Estimates of the long-run GDP impact from water scarcity range from 6% to over 14% by 2050. The range is too wide to treat as precise. The direction is not in dispute.
The policy lag problem
The obvious counterargument is that policy responds to crises, that India has a Jal Shakti Ministry, that desalination and recycling technology is improving. Probably true over a long enough horizon. Not a reassuring argument for capital allocated in 2026 on a five-to-seven-year hold.
The Karnataka sequence is the illustration. A 2022 policy promising uninterrupted water with no contingency clause. A 2026 assembly statement walking back the premise. Capital committed in between, based on the 2022 signals. The governance response lagged deployment by four years, arrived as an informal statement, and is binding on nothing. That is roughly how regulatory responses to resource constraints work: reactive, slower than the capital that precedes them, triggered by consequences already visible.
A five-year horizon from 2026 exits around 2031. The water data for that period is not a speculative forecast. It is the forward projection of trends measurable today.
The point
I grew up in Rajasthan. Water scarcity there is not an environmental concern in the abstract. It is a daily logistics problem. The idea that sophisticated capital allocation frameworks are underwriting multi-year holds in water-stressed geographies without a water line in the model is, from that vantage point, genuinely strange.
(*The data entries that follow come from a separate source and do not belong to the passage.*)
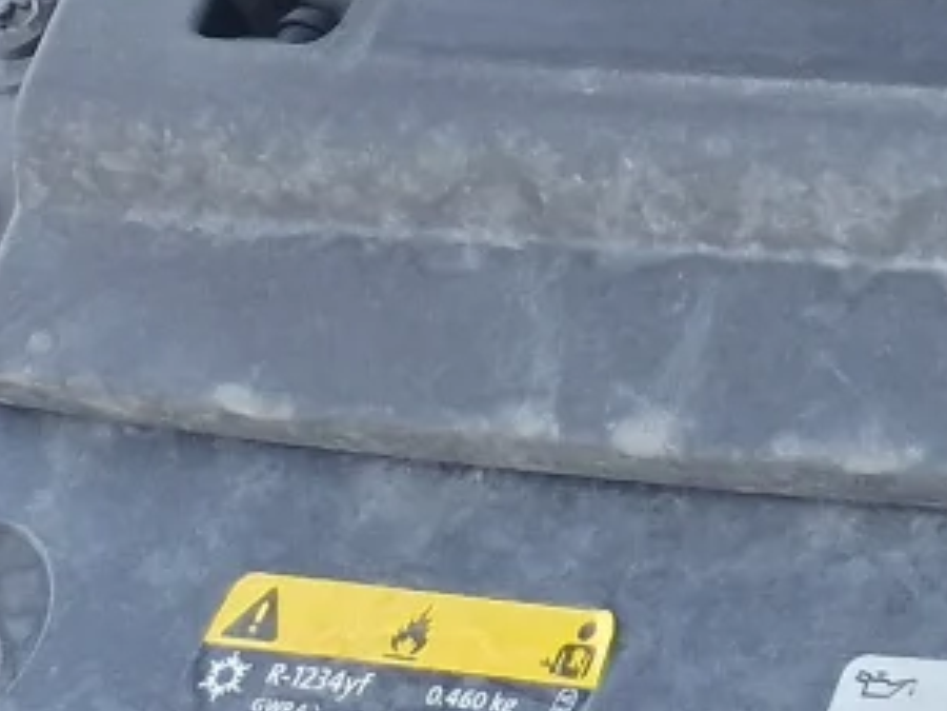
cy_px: -1409
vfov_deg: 8.5
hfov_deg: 10.5
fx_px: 4022
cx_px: 2611
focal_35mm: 147
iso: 50
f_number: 1.8
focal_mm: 6.4
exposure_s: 1/180
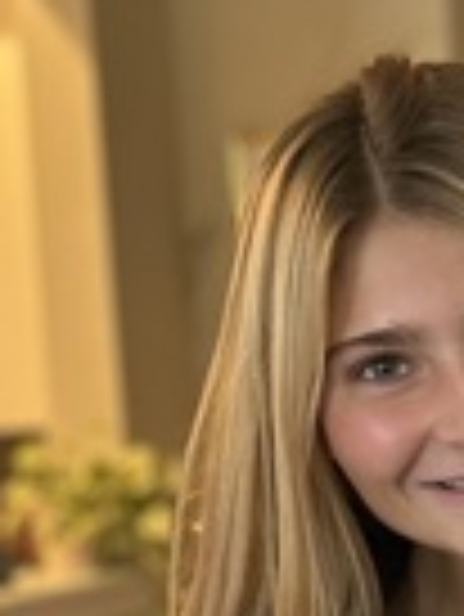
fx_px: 1695
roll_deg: +2.7
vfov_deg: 19.7
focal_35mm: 95
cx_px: 543
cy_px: 679
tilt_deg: -9.2
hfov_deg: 15.1
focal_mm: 5.7
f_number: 1.5
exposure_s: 1/60
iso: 500
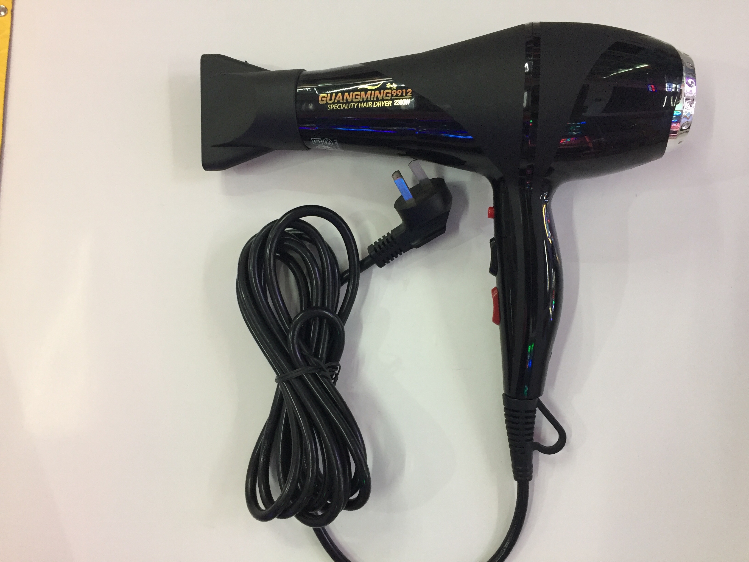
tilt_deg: -87.9
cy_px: 281
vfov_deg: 48.2
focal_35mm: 29
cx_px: 374
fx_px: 627
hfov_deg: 61.7
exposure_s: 1/33
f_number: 2.2
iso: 160
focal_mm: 4.15
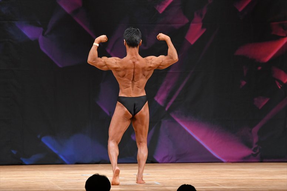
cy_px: 96
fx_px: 2151
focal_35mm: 270
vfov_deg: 5.1
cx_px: 144
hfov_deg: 7.6
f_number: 5.6
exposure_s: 1/400
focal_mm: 180
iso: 3200
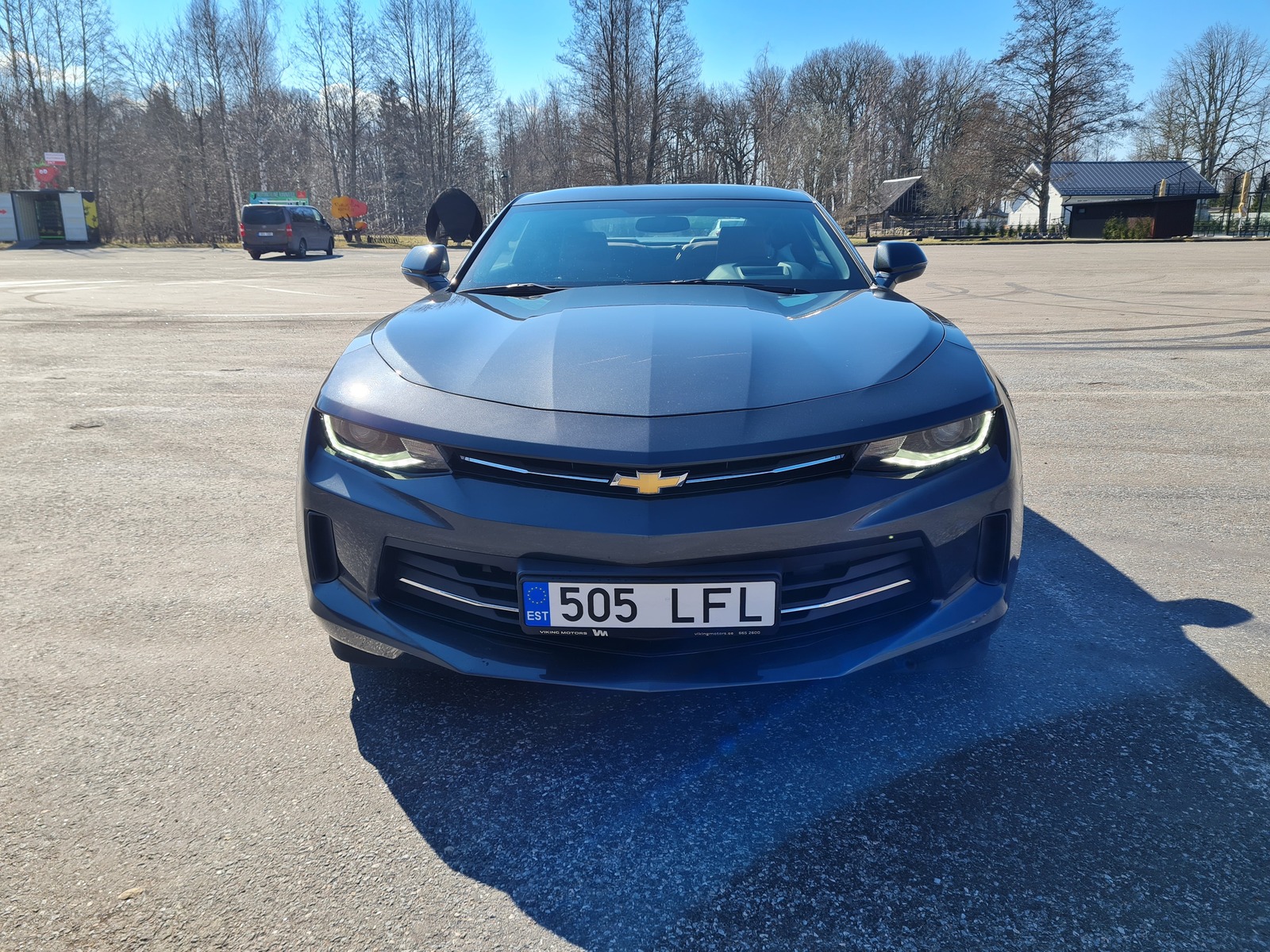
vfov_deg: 53.1
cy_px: 476
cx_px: 635
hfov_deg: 67.3
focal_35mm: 26
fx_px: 954
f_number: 1.8
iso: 50
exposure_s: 1/1624
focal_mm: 5.4
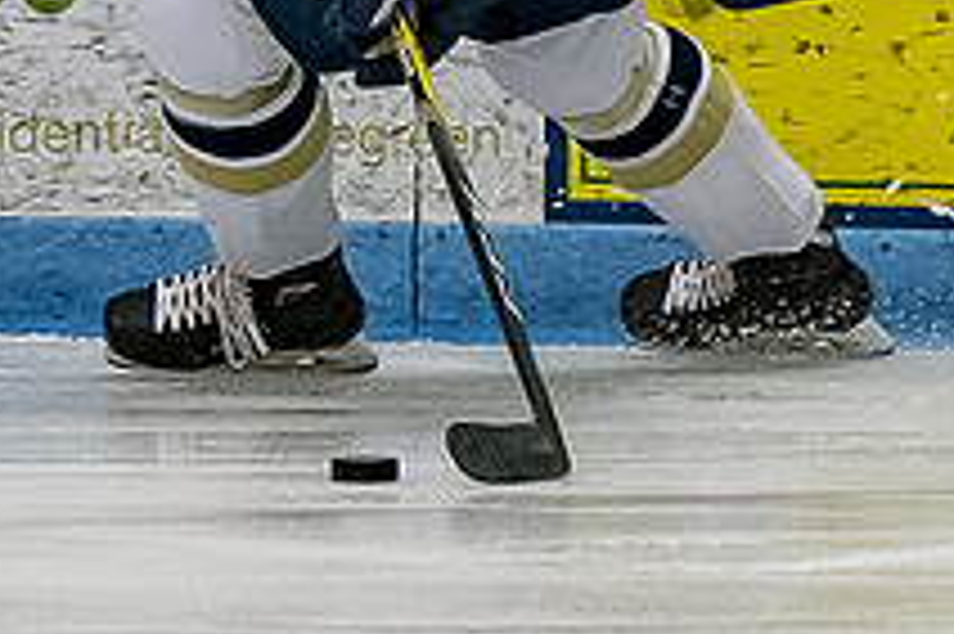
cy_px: -110
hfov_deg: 1.3
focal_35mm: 1530
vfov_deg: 0.9
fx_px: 40512
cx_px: 389
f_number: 4
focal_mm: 170
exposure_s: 1/800
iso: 2000
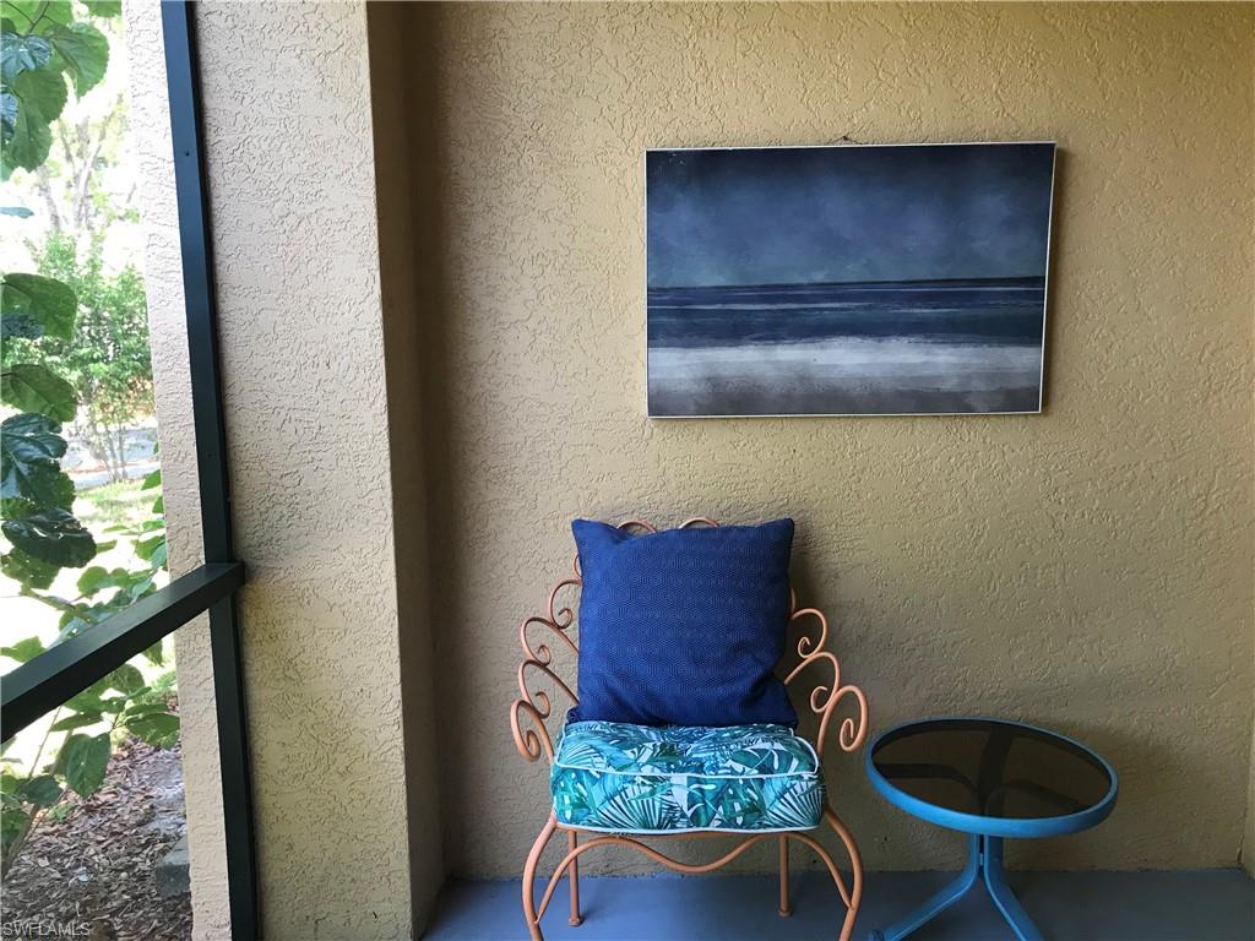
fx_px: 1015
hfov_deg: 63.4
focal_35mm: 28
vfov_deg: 49.7
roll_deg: +0.9
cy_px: 470
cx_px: 628
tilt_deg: -8.0
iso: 25
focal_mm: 3.99
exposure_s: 1/31
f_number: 1.8
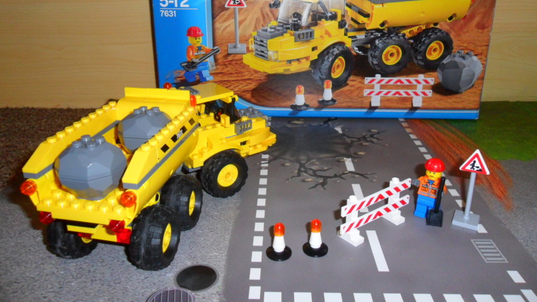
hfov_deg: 64.3
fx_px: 427
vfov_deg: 38.6
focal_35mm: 30
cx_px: 273
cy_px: 104
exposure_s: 1/45
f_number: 3.5
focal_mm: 4.9
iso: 200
This is not an argument against investing in India. The market size is real, the growth runway is real, and the digital infrastructure buildout has no parallel in comparable economies at this stage. The geographic and sectoral overlap between where capital is going and where water stress is most acute is not being modelled. That gap will close, either because someone starts modelling it proactively or because the operating cost data makes it impossible to ignore.
Three dams hit zero storage in May 2026. The data centres in Devanahalli are becoming operational the same year. At some point those two facts need to appear in the same analysis.